In contrast, the combination with the highest probability of discontinuing outpatient care for cancer-related edema occurred when the site of edema developed bilateral and distant metastases. A total of 75.0% of outpatients with this combination were unable to continue at the same observation time point. Bilateral edema is considered to develop in treatment-related bilateral lower extremity edema, such as gynecologic cancer, urologic edema and more,10 drug-induced edema, and end-stage edema. Notably, more than half of the patients who presented with bilateral edema were unable to continue care, regardless of the second layer of the decision tree, indicating that the condition may not be favorable. Furthermore, distant cancer metastasis is commonly a determinant prognostic factor.17 Therefore, conditions with bilateral edema and distant metastasis may make it difficult to continue care in an outpatient setting for reasons such as death, end-stage disease, and decline in “performance status”. Inevitably, it is necessary to develop a care strategy for these combinations of outpatients, based on the assumption that long-term continuity of care will be difficult. More specifically, this includes the provision of weak-pressure rather than strong-pressure compression garments and palliative drainage.
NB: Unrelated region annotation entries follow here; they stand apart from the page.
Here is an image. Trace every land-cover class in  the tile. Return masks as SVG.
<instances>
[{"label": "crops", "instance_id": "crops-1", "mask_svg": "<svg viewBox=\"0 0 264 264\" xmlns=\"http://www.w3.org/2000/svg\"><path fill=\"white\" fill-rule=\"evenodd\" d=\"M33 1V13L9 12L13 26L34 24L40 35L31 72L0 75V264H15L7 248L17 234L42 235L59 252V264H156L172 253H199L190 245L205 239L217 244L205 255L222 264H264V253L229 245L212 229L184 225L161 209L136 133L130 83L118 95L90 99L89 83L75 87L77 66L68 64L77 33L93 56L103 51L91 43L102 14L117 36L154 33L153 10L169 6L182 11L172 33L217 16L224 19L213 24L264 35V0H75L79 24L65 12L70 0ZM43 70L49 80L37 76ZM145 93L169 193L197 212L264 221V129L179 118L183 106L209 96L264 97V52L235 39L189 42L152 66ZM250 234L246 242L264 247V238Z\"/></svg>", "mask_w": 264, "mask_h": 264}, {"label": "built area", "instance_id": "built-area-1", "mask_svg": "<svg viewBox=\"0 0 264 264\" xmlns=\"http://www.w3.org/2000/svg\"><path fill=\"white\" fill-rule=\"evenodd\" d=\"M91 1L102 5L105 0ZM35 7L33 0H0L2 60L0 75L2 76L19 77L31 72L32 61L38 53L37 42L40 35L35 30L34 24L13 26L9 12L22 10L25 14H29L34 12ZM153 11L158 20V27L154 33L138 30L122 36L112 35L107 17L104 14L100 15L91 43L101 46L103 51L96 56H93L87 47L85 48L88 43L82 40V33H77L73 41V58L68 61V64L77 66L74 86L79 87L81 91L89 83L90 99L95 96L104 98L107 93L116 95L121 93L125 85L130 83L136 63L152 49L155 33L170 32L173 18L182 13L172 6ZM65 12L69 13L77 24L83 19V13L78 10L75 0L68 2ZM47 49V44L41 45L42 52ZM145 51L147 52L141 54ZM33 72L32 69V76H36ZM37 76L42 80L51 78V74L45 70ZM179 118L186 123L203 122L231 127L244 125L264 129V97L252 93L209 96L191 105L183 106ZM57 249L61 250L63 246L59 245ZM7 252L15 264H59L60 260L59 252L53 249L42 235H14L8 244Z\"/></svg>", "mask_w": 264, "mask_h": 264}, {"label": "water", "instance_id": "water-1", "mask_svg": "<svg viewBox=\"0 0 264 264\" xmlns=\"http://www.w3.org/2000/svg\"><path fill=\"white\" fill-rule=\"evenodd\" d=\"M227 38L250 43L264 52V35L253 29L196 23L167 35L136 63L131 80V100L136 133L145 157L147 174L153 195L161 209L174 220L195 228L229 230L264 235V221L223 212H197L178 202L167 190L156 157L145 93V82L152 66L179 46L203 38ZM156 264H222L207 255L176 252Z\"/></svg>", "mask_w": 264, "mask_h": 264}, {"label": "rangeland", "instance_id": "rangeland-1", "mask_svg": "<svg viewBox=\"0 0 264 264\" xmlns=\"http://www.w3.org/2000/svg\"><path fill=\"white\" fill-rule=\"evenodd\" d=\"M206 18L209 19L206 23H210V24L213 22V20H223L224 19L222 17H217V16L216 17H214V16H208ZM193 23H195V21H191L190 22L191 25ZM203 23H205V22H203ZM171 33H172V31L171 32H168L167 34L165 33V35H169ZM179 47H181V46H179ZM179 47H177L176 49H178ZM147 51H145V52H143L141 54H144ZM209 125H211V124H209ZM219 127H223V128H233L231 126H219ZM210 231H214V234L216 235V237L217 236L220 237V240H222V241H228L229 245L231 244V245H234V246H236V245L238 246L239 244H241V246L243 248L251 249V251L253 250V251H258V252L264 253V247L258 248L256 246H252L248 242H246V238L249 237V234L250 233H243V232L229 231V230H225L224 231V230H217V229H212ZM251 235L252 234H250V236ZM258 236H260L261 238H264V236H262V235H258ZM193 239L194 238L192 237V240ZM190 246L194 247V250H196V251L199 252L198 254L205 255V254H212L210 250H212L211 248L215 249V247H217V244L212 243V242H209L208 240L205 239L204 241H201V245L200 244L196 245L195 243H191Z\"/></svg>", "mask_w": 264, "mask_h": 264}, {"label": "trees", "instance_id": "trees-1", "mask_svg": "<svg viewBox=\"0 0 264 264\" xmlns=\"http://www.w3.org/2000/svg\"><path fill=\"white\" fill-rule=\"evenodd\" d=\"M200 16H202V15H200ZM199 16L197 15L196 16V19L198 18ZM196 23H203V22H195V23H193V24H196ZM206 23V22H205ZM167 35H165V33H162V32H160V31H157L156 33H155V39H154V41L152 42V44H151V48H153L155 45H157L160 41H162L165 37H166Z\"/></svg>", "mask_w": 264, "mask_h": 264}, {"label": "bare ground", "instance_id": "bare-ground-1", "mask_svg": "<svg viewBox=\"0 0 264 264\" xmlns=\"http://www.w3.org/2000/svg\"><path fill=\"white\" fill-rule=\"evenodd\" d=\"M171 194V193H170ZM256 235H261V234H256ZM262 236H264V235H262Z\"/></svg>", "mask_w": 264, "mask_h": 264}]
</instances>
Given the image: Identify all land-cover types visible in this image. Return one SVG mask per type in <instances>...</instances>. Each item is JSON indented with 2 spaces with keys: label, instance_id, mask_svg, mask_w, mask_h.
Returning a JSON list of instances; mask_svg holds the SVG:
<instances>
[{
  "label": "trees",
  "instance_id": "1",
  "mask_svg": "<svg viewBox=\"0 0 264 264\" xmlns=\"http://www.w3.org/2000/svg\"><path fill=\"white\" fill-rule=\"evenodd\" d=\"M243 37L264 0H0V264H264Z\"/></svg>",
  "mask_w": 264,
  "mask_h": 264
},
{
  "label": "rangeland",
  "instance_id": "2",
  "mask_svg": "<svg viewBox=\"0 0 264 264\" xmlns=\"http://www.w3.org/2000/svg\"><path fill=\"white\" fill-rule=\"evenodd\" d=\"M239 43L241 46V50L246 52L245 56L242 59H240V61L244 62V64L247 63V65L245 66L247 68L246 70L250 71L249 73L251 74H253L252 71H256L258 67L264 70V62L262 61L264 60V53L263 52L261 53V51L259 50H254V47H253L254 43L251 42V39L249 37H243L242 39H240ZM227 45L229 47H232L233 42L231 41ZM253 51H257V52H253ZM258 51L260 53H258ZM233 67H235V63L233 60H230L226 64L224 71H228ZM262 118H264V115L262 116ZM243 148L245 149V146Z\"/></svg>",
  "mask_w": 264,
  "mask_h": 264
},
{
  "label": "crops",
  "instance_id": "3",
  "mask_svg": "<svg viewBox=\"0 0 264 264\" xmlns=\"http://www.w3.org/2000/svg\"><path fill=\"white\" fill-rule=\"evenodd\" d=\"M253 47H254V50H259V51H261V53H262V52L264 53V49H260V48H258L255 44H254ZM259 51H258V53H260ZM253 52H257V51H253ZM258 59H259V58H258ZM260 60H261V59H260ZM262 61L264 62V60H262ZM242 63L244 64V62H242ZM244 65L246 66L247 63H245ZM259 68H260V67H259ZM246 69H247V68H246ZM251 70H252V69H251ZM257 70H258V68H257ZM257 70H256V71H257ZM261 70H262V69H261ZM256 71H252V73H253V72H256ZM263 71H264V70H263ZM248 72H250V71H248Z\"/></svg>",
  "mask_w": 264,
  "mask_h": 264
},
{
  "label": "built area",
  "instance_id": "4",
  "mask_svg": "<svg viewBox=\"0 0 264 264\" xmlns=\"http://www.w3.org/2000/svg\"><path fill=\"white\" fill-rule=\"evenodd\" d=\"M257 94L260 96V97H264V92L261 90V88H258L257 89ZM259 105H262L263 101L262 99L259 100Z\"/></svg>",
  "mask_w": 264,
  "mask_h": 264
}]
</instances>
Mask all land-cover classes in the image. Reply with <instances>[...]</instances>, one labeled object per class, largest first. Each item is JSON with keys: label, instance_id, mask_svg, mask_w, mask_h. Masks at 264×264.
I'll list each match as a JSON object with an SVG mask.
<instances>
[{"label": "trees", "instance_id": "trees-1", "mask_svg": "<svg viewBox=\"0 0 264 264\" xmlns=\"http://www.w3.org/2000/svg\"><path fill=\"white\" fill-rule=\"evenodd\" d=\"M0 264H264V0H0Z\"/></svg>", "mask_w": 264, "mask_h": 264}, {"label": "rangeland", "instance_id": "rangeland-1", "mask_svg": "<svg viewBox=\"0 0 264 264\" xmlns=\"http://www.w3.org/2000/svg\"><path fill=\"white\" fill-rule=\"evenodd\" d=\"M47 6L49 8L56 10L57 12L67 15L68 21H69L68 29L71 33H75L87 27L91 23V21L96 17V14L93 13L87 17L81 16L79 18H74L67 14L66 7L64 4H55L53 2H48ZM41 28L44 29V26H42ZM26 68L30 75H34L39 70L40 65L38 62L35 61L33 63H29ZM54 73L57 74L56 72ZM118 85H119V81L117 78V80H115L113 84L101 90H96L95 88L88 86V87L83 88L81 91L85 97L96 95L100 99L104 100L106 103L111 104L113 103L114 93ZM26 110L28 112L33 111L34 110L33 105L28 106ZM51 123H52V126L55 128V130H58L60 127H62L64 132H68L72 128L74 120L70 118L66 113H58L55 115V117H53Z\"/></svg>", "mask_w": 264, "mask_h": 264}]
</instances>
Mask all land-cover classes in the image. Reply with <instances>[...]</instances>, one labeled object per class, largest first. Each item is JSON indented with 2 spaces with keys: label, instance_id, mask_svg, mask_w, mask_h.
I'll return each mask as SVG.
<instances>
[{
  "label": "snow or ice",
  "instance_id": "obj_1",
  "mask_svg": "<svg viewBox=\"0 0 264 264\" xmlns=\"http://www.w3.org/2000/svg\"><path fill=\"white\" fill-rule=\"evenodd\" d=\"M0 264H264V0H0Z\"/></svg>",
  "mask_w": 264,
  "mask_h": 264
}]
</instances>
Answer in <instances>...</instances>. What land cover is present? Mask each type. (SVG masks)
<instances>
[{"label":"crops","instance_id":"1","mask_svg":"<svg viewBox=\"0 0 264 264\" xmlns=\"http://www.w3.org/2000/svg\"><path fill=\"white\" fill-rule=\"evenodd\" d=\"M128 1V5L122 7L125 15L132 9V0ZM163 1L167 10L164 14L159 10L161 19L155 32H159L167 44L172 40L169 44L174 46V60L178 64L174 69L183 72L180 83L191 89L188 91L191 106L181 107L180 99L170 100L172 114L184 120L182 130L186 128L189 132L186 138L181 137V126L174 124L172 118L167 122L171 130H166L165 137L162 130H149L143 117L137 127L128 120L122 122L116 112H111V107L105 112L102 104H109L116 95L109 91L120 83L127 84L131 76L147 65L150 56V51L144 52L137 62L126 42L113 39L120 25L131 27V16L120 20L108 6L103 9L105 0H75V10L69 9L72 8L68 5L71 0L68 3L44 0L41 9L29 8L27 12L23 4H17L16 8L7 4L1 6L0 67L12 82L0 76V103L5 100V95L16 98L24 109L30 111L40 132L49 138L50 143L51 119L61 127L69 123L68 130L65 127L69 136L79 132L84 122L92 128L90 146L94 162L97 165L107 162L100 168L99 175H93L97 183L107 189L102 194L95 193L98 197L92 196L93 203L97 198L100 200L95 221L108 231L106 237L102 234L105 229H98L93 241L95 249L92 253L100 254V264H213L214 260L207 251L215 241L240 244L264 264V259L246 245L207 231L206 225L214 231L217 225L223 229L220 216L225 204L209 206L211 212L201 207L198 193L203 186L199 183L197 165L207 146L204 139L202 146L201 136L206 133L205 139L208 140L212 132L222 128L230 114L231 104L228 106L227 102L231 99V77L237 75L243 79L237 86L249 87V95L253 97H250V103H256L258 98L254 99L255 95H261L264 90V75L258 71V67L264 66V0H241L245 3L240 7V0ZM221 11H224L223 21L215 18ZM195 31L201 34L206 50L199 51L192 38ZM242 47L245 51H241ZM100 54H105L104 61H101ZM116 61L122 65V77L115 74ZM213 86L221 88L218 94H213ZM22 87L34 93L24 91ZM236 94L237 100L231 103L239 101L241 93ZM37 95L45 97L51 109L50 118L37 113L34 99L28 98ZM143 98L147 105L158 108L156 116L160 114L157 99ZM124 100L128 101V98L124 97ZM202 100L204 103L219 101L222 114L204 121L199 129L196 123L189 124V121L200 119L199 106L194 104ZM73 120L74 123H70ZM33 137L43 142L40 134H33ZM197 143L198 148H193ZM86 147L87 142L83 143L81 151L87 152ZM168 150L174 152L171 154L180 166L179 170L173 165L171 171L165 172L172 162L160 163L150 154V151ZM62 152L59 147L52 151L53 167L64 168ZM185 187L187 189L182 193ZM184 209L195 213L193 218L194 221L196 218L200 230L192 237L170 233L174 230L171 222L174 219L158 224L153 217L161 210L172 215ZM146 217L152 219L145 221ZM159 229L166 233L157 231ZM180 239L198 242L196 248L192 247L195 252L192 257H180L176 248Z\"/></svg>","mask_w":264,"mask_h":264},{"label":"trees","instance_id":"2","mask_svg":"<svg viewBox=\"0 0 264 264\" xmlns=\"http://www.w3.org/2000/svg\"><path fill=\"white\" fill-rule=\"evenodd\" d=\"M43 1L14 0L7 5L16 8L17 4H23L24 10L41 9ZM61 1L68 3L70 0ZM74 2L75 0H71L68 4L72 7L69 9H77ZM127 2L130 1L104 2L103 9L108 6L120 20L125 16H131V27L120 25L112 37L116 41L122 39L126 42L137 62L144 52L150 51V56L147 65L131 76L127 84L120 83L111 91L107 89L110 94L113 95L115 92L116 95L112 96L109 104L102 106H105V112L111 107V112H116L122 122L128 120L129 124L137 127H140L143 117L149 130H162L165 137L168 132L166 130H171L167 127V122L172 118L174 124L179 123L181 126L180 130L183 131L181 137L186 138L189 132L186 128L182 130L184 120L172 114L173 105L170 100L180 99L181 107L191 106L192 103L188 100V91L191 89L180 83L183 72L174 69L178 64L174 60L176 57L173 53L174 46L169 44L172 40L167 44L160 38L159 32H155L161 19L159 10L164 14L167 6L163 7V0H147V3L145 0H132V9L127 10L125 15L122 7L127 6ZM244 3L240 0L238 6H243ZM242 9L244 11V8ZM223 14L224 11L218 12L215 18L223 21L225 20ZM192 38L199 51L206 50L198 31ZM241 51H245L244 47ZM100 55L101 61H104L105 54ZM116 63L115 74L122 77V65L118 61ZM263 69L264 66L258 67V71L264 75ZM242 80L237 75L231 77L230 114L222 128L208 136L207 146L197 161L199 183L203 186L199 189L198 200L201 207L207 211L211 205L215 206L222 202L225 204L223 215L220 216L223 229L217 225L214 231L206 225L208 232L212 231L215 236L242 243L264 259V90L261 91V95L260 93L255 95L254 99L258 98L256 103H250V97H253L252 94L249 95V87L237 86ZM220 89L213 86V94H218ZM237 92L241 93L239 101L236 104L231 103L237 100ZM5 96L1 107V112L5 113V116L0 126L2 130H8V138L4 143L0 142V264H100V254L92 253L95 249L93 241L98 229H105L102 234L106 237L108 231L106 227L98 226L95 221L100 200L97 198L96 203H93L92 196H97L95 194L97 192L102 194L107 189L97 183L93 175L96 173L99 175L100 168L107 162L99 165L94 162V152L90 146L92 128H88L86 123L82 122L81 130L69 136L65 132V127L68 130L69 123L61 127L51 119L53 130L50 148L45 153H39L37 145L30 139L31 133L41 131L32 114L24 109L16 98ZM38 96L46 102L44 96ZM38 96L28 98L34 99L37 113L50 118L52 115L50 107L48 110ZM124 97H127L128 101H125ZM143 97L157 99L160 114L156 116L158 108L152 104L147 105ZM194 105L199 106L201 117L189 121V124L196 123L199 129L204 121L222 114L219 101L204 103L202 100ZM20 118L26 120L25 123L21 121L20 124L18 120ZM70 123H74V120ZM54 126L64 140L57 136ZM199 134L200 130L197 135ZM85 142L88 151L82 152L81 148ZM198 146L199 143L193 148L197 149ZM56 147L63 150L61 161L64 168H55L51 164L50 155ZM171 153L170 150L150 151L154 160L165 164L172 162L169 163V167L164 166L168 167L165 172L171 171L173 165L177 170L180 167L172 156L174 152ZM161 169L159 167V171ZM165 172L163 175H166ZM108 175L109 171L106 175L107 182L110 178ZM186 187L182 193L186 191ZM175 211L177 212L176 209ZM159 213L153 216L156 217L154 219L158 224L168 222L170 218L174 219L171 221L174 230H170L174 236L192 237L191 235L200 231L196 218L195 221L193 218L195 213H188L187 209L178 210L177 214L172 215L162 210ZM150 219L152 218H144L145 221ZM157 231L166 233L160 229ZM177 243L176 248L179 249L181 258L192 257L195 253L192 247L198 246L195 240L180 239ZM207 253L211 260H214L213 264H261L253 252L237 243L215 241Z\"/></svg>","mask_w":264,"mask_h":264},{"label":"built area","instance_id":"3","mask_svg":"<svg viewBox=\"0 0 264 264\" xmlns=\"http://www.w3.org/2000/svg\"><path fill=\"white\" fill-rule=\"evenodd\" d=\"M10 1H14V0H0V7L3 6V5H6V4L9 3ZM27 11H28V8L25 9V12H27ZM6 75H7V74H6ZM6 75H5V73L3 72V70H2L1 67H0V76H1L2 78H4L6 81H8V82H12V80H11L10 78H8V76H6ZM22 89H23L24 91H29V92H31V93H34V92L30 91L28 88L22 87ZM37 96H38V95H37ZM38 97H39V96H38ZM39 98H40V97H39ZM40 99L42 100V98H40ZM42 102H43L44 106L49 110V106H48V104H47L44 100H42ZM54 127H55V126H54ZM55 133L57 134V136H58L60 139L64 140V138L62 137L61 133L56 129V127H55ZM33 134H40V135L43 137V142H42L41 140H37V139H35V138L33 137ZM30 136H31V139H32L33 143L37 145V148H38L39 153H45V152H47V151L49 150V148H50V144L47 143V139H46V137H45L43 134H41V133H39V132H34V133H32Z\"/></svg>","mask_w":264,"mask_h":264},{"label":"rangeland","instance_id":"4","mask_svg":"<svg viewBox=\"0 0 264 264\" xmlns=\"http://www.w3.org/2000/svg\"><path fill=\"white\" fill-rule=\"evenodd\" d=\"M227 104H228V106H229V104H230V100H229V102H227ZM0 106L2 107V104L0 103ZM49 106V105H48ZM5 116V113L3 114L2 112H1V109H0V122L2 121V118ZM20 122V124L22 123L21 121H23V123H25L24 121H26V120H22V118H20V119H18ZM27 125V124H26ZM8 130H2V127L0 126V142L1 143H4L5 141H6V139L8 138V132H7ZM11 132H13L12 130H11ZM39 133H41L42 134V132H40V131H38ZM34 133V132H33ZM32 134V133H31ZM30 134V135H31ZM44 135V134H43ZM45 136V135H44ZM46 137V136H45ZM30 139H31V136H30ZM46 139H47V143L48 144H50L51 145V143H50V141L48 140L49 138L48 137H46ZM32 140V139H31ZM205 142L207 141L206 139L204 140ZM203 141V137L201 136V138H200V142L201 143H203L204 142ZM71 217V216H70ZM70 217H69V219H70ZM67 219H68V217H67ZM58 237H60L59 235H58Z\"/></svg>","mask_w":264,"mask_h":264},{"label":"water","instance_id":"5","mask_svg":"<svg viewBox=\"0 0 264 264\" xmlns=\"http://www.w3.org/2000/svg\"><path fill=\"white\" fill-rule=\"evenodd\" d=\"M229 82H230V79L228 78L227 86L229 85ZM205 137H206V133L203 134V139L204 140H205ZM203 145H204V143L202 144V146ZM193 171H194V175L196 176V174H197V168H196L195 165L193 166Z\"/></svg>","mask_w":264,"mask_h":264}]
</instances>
The current study has some limitations. First, this was a single-hospital study. Therefore, the possibility of unintentional selection bias in the selection of patients could not be fully avoided and the results may differ for outpatients in other hospitals. Second, the type of cancer diagnosis and treatment were not considered as independent factors. The purpose of this study was to predict factors related to edema at initial presentation in patients with cancer-related edema. Fourth, the sample size of 101 patients may not be large enough to generalize to all patients with cancer-related edema, especially given the diversity in cancer types and treatments. In this study, this issue was specified by the number of parent and child nodes, following the method of decision tree analysis, Finally, the time period for determining continuity of care was set at six months after the initial visit. Therefore, the results of this study may not be generalizable to a period greater than six months.

Conclusion

Our study found that the continuity of care for outpatients with cancer-related edema six months after initial care could be determined by the site of edema, body mass index, and presence of distant metastasis.

Acknowledgments

The authors greatly appreciate all the staff in the Department of Rehabilitation and Lymphedema Treatment Teams at the Osaka International Cancer Institute.

Disclosure

The authors report no conflicts of interest in this work.